Good and bad news for inland fishers

Saltwater anglers at St Helens are bagging dependable Australian salmon, mainly cocky salmon to a kilogram.

These and trevally are coming onto boats offshore as well as Georges Bay jetties. In between, Humbug Point has been productive – sometimes for garfish, too.

Inland, rain and mud last September 18 did not deter scores of Trout Expo anglers lining Brumbys Creek. Significantly, organiser Richard Goss estimated two out of every three entrants hailed from outside the Cressy area, from all parts of Tasmania including the West Coast.

News from the Inland Fisheries Service is mixed. Downpours at Interlaken in mid-September meant possible uncontrolled spilling from Lake Sorell and setbacks to the carp eradication program. Hence the higher water was released from linked Lake Crescent.
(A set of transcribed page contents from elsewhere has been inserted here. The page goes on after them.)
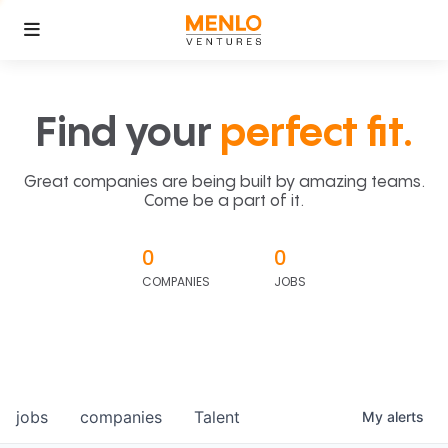
Find your
perfect fit.
Great companies are being built by amazing teams.
Come be a part of it.
0
0
COMPANIES
JOBS
jobs
companies
Talent
My
alerts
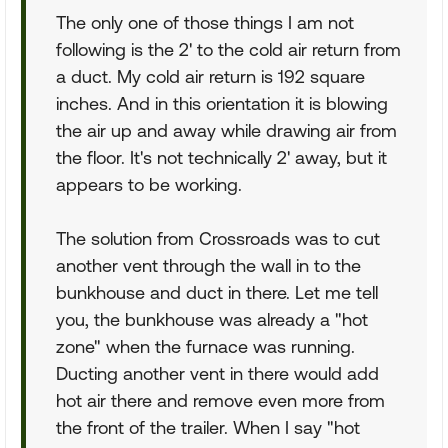
The only one of those things I am not
following is the 2' to the cold air return from
a duct. My cold air return is 192 square
inches. And in this orientation it is blowing
the air up and away while drawing air from
the floor. It's not technically 2' away, but it
appears to be working.
The solution from Crossroads was to cut
another vent through the wall in to the
bunkhouse and duct in there. Let me tell
you, the bunkhouse was already a "hot
zone" when the furnace was running.
Ducting another vent in there would add
hot air there and remove even more from
the front of the trailer. When I say "hot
More welcome is information that the road to Lake Mackenzie is now open. Sadly, the Mersey Forest Road to Lake Parangana and beyond will probably remain closed until autumn.

Conversely, much access to the lower Mersey River has been restored. Check website

Eastwards, a flyfisher on a creek joining the Elizabeth River not far below Lake Leake took three nice rainbows on a brown Woolly Worm.

Ranging from 0.7 to 0.9 kg, trout had been looking for snails and scud in a small backwater.

Rain has lifted the levels of the Macquarie River system, with both Tooms Lake and Lake Leake spilling. Besides the Macquarie itself, prospecting edges and sidewaters of other tributaries like the Lake River could also be worthwhile.

Little Pine Lagoon water has been clear and cold with some trout already boated.